Data in this exercise:
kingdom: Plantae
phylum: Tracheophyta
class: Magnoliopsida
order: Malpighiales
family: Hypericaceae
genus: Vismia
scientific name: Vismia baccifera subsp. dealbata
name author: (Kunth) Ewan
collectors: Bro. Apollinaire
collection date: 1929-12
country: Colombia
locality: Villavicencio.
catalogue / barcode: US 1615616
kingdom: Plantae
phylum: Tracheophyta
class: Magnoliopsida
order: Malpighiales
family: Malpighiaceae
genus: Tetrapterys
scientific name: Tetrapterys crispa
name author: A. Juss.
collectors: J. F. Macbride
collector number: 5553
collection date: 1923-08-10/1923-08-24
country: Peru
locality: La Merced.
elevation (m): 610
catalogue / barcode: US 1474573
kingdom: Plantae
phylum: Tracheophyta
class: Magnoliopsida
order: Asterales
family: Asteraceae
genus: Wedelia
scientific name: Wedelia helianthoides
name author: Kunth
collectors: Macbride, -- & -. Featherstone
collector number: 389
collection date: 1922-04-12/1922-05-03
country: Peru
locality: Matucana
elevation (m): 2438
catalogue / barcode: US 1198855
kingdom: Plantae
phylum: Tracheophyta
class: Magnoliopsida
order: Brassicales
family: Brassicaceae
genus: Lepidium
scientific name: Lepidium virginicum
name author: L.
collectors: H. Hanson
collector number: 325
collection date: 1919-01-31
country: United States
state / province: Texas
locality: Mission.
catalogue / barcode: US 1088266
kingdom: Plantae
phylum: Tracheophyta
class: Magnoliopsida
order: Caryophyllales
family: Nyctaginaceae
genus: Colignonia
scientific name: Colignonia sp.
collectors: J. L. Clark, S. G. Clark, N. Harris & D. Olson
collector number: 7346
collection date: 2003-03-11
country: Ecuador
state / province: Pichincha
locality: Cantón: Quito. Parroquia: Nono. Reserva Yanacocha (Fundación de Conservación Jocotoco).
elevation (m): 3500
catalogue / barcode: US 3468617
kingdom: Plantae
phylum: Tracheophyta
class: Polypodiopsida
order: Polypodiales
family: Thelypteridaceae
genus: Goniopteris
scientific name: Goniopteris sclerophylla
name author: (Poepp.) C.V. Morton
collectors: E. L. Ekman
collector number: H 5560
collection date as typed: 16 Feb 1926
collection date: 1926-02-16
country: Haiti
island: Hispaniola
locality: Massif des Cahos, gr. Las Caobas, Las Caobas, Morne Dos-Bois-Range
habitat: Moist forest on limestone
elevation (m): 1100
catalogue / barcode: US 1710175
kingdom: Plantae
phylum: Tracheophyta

Do this: Copy every line of the material above word for word, in the same order.

Output:
kingdom: Plantae
phylum: Tracheophyta
class: Magnoliopsida
order: Malpighiales
family: Hypericaceae
genus: Vismia
scientific name: Vismia baccifera subsp. dealbata
name author: (Kunth) Ewan
collectors: Bro. Apollinaire
collection date: 1929-12
country: Colombia
locality: Villavicencio.
catalogue / barcode: US 1615616
kingdom: Plantae
phylum: Tracheophyta
class: Magnoliopsida
order: Malpighiales
family: Malpighiaceae
genus: Tetrapterys
scientific name: Tetrapterys crispa
name author: A. Juss.
collectors: J. F. Macbride
collector number: 5553
collection date: 1923-08-10/1923-08-24
country: Peru
locality: La Merced.
elevation (m): 610
catalogue / barcode: US 1474573
kingdom: Plantae
phylum: Tracheophyta
class: Magnoliopsida
order: Asterales
family: Asteraceae
genus: Wedelia
scientific name: Wedelia helianthoides
name author: Kunth
collectors: Macbride, -- & -. Featherstone
collector number: 389
collection date: 1922-04-12/1922-05-03
country: Peru
locality: Matucana
elevation (m): 2438
catalogue / barcode: US 1198855
kingdom: Plantae
phylum: Tracheophyta
class: Magnoliopsida
order: Brassicales
family: Brassicaceae
genus: Lepidium
scientific name: Lepidium virginicum
name author: L.
collectors: H. Hanson
collector number: 325
collection date: 1919-01-31
country: United States
state / province: Texas
locality: Mission.
catalogue / barcode: US 1088266
kingdom: Plantae
phylum: Tracheophyta
class: Magnoliopsida
order: Caryophyllales
family: Nyctaginaceae
genus: Colignonia
scientific name: Colignonia sp.
collectors: J. L. Clark, S. G. Clark, N. Harris & D. Olson
collector number: 7346
collection date: 2003-03-11
country: Ecuador
state / province: Pichincha
locality: Cantón: Quito. Parroquia: Nono. Reserva Yanacocha (Fundación de Conservación Jocotoco).
elevation (m): 3500
catalogue / barcode: US 3468617
kingdom: Plantae
phylum: Tracheophyta
class: Polypodiopsida
order: Polypodiales
family: Thelypteridaceae
genus: Goniopteris
scientific name: Goniopteris sclerophylla
name author: (Poepp.) C.V. Morton
collectors: E. L. Ekman
collector number: H 5560
collection date as typed: 16 Feb 1926
collection date: 1926-02-16
country: Haiti
island: Hispaniola
locality: Massif des Cahos, gr. Las Caobas, Las Caobas, Morne Dos-Bois-Range
habitat: Moist forest on limestone
elevation (m): 1100
catalogue / barcode: US 1710175
kingdom: Plantae
phylum: Tracheophyta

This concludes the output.